You are partially right - the coronavirus work we did earlier this year to a large extent influenced DeepChain development, but - despite overlapping quite a bit - both have slightly different focus. The work you refer to was very result driven, aiming at providing the best result possible, with lesser focus on the underlying computational resources. We conducted a lot of experiments, developed a large amount of novel science processes, and protocols. Some of these worked well, others... well, we learned a lot too :-)

DeepChain builds on the coronavirus project, as well as other work performed at InstaDeep and outside. Its focus lies on making quite involved computational biology tasks approachable, usable, and useful to a non-expert user. The AI Designer module does what we did in Covid paper, but does it in an optimised way, delivering actionable results in a reasonable amount of time. It is thought as an exploratory tool, and we are happy to work with you to help you explore your DeepChain findings further.

DeepChain performs also one-click, short, reasonable Molecular Dynamics simulations to validate newly designed proteins, These too are very similar to the validations we did for the Covid paper, but contrary to the paper here it is the user, who gets to decide how involved the simulation needs to be. It is not a platform to run half-a-year worth of simulation in one go, but it works great for quick (and painless) evaluation of multiple poses in a uniform, reproducible manner.

Finally, the Sequence Playground is a way to tap into the fascinating (for me, coming from very structure-oriented background) world of very large AI models of protein sequences, parameterised on pretty much all that we know about proteins (both these annotated and these coming from metagenomic sequencing!). Here, within seconds, one can get an objective estimate of evolutionary pressures onto your protein.

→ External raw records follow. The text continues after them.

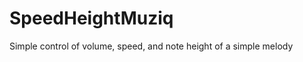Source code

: SpeedHeightMuziq
================

Simple control of volume, speed, and note height of a simple melody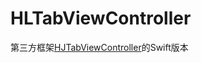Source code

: # HLTabViewController

第三方框架[HJTabViewController](https://github.com/panghaijiao/HJTabViewController)的Swift版本
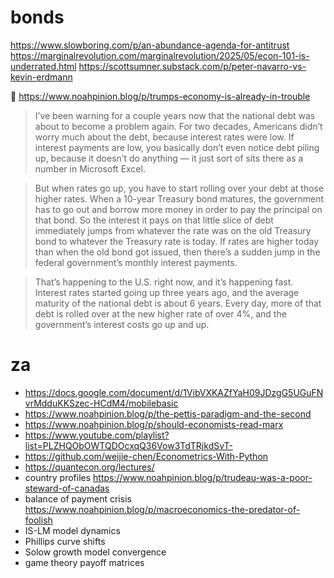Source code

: # bonds

https://www.slowboring.com/p/an-abundance-agenda-for-antitrust
https://marginalrevolution.com/marginalrevolution/2025/05/econ-101-is-underrated.html
https://scottsumner.substack.com/p/peter-navarro-vs-kevin-erdmann

🔗 https://www.noahpinion.blog/p/trumps-economy-is-already-in-trouble

> I’ve been warning for a couple years now that the national debt was about to become a problem again. For two decades, Americans didn’t worry much about the debt, because interest rates were low. If interest payments are low, you basically don’t even notice debt piling up, because it doesn’t do anything — it just sort of sits there as a number in Microsoft Excel.

> But when rates go up, you have to start rolling over your debt at those higher rates. When a 10-year Treasury bond matures, the government has to go out and borrow more money in order to pay the principal on that bond. So the interest it pays on that little slice of debt immediately jumps from whatever the rate was on the old Treasury bond to whatever the Treasury rate is today. If rates are higher today than when the old bond got issued, then there’s a sudden jump in the federal government’s monthly interest payments.

> That’s happening to the U.S. right now, and it’s happening fast. Interest rates started going up three years ago, and the average maturity of the national debt is about 6 years. Every day, more of that debt is rolled over at the new higher rate of over 4%, and the government’s interest costs go up and up.

# za

* https://docs.google.com/document/d/1VibVXKAZfYaH09JDzgG5UGuFNvrMdduKKSzec-HCdM4/mobilebasic
* https://www.noahpinion.blog/p/the-pettis-paradigm-and-the-second
* https://www.noahpinion.blog/p/should-economists-read-marx
* https://www.youtube.com/playlist?list=PLZHQObOWTQDOcxqQ36Vow3TdTRjkdSvT-
* https://github.com/weijie-chen/Econometrics-With-Python
* https://quantecon.org/lectures/
* country profiles https://www.noahpinion.blog/p/trudeau-was-a-poor-steward-of-canadas
* balance of payment crisis https://www.noahpinion.blog/p/macroeconomics-the-predator-of-foolish
* IS-LM model dynamics
* Phillips curve shifts
* Solow growth model convergence
* game theory payoff matrices

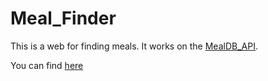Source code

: # Meal_Finder

This is a web for finding meals.
It works on the [MealDB_API](https://themealdb.com/api.php).

You can find [here]( https://finder-meal-01.netlify.app/)


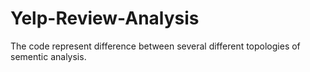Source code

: # Yelp-Review-Analysis

The code represent difference between several different topologies of sementic analysis.  
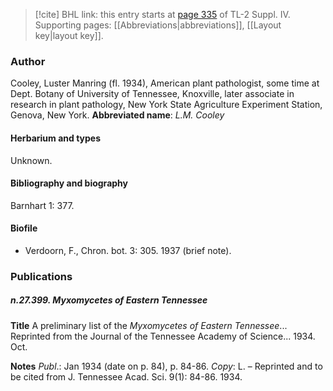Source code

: > [!cite] BHL link: this entry starts at [page 335](https://www.biodiversitylibrary.org/page/33266012) of TL-2 Suppl. IV.
> Supporting pages: [[Abbreviations|abbreviations]], [[Layout key|layout key]].

### Author

Cooley, Luster Manring (fl. 1934), American plant pathologist, some time at Dept. Botany of University of Tennessee, Knoxville, later associate in research in plant pathology, New York State Agriculture Experiment Station, Genova, New York. 
**Abbreviated name**: *L.M. Cooley*

#### Herbarium and types

Unknown.

#### Bibliography and biography

Barnhart 1: 377.

#### Biofile

- Verdoorn, F., Chron. bot. 3: 305. 1937 (brief note).

### Publications

##### n.27.399. Myxomycetes of Eastern Tennessee

**Title**
A preliminary list of the *Myxomycetes of Eastern Tennessee*... Reprinted from the Journal of the Tennessee Academy of Science... 1934. Oct.

**Notes**
*Publ*.: Jan 1934 (date on p. 84), p. 84-86. *Copy*: L. – Reprinted and to be cited from J. Tennessee Acad. Sci. 9(1): 84-86. 1934.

As these come from global models, you can (for example) see that a single mutation may make another position more susceptible to adopt a different amino acid, which in turn may potentially turn your entire protein topsy-turvy. What we see is that protein regions being very stable (structurally and evolutionarily) also have a very "tight" probabilities. The Playground allows you to explore any sort of variation in sequence and see how well it works out, given out knowledge on billions of years of evolution. Then you can feed the most intriguing designs into Site-directed mutagenesis tool in AI Designer and see how the mutation works out from the structure and interaction point of view.

As you see, I am rather excited about the platform, so if you want to know anything else, ask away!